VARESE Tra due settimane i 30 anni dalle prime apparizioni di Medjugorje e un varesino racconta in un libro la sua straordinaria guarigione tra cure e preghiere. Si chiama Antonello De Giorgio ha 52 anni, è direttore di banca e allenatore di basket, e tre anni fa, gli hanno diagnosticato il linfoma di hodgkin. De Giorgi da un paio d’anni gira l’Italia per testimoniare con il suo libro “Non sono ancora una foto sopra una lapide!” che si può guarire.
«Una storia autobiografica dal titolo provocatorio, ma è quello che pensavo quando incrociavo gli occhi degli altri mentre ero malato», spiega De Giorgio. Una storia la sua che è persino finita sul magazine “Chi”: «A dire la verità ero perplesso perché, parlando di fede, mi chiedevo se avesse senso apparire su un giornale di gossip. Poi, l’ho fatto perché io per scelta vado a testimoniare il mio libro ovunque mi chiamino. In questo sistema itinerante ho la possibilità di parlare sia con chi crede sia con chi non lo fa». I proventi del libro saranno destinati all’attività di un amico frate in Eritrea impegnato nella costruzione di pozzi d’acqua per le popolazioni indigenti di quel Paese.
Capitoli importanti della vita di De Giorgio sono legati proprio a quella Madonna di Medjugorje cui molti si rivolgono in preghiera da quel 24 giugno 1981 molti credenti e soprattutto malati. «Ci sono stato dal 87 al 91. Dopo è scoppiata la guerra e non ci sono più andato per 19 anni. È un luogo in cui non si arriva per caso, ma perché si è chiamati e, in fondo, lo siamo tutti solo che il rumore del mondo non permette di sentirlo». Prosegue: «”Ogni giorno, anche prima della malattia, chiedevo la grazia di poterci tornare, era come una preghiera quotidiana. Ho calcolato quasi 7mila suppliche, poi, finalmente ci sono tornato dopo la malattia». Una malattia che non ha fermato la vita di Antonello: «Giocavo anche mentre facevo la chemio. Era un segnale importante, soprattutto per le mie figlie che dovevano vedermi vivo». Una passione, quella per il basket che ha sempre avuta sia da giocatone, nelle fila della Mina di Induno Olona, sia da allenatore. Forse un azzardo giocare in quelle condizioni, ma in realtà una circostanza che richiama la teoria delle tre F, riportata sul libro: fede, famiglia e follia.

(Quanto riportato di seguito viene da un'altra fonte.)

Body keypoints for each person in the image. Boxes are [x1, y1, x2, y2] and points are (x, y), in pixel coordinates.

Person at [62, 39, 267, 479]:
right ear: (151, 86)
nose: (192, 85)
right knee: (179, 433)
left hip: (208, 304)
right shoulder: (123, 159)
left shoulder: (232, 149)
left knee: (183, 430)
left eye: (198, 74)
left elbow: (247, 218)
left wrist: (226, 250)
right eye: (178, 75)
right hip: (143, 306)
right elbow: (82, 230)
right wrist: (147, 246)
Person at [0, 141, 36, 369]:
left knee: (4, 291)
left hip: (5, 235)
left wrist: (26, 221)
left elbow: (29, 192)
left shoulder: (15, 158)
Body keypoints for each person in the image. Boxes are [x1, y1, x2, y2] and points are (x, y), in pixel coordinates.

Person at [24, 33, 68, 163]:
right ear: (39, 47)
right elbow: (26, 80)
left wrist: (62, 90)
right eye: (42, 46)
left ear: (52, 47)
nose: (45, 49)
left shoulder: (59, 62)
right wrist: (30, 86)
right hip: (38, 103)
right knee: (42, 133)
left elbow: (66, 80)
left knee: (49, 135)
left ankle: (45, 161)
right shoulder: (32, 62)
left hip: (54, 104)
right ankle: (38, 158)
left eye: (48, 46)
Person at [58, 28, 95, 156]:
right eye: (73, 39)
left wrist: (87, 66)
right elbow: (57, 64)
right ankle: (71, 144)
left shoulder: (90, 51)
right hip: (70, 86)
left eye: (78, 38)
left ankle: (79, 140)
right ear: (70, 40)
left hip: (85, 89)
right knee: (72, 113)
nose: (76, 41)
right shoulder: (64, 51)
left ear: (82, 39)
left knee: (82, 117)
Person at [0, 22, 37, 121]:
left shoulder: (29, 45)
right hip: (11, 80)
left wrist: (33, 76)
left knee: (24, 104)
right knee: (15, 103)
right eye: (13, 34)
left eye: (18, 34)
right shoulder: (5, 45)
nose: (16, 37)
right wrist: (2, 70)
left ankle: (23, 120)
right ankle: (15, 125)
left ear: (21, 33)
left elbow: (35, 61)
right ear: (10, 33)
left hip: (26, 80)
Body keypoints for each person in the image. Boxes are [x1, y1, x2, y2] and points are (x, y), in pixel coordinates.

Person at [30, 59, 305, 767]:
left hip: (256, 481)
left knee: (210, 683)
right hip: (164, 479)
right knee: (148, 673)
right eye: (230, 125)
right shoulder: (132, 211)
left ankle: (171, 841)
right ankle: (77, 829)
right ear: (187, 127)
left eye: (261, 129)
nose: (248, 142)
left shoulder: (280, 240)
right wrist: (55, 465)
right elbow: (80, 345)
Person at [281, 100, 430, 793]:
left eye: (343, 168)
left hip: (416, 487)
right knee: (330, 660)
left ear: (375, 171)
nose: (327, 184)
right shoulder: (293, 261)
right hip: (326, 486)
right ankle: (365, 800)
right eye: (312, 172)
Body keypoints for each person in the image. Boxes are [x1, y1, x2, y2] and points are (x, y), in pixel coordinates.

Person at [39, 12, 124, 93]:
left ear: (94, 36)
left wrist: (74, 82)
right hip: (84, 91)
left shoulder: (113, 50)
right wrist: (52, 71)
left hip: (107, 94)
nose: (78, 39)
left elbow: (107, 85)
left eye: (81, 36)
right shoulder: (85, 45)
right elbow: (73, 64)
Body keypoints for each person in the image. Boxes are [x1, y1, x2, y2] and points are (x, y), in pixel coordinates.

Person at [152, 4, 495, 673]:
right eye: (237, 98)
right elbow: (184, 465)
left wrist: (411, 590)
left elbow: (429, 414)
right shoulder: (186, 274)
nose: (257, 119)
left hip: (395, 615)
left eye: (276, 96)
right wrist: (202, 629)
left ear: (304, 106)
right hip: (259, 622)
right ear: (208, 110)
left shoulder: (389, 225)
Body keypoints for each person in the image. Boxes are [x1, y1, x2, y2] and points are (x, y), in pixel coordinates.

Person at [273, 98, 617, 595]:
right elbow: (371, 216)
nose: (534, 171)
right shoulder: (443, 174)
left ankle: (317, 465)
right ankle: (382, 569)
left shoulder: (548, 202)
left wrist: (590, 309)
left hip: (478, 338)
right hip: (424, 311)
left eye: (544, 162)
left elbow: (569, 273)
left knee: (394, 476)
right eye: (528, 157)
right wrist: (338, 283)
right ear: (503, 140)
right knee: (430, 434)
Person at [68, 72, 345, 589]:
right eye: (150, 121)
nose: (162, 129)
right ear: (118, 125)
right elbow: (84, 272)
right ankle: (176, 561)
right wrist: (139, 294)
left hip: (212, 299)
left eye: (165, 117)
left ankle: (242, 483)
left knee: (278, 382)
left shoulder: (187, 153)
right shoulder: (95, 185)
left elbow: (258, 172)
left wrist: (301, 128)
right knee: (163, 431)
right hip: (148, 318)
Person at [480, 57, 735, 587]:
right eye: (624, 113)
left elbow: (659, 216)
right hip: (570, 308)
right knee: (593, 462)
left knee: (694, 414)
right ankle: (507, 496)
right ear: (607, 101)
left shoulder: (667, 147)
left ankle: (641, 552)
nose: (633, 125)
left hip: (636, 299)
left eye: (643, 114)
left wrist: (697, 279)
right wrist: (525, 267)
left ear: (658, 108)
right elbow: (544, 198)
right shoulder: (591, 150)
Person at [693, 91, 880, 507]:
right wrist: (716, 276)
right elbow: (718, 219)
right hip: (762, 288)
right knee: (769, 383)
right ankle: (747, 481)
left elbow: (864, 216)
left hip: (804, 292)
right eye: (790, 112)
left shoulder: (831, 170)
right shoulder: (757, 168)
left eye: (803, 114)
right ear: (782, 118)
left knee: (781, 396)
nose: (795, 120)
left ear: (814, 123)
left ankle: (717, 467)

«Non mi sentirete mai parlare di miracoli, però. Ho risposto bene alle cure. Un miracolo non è essenzialmente un prodigio, ma si verifica in ogni istante della mia vita. Se uno ha una fede profonda quando arriva la croce ha il coraggio di portarla e di guardarla negli occhi, se uno crede non ha poi questa grande paura. Sono sicuro che siano serviti anche i gruppi di preghiera di amici formati da mia moglie. Sicuramente il Signore non è stato a guardare. Forse è stato anche un premio per mia mamma, che tutti conoscevano a Varese come l’infermiera Mariuccia. Fece un voto quando a mia sorella cardiopatica, appena nata, avevano dato tre anni di vita. In cambio della salute dei figli si è offerta di seguire con la massima dedizione gli ammalati. Lei li ha seguiti senza sosta per cinquant’anni fino al 2000».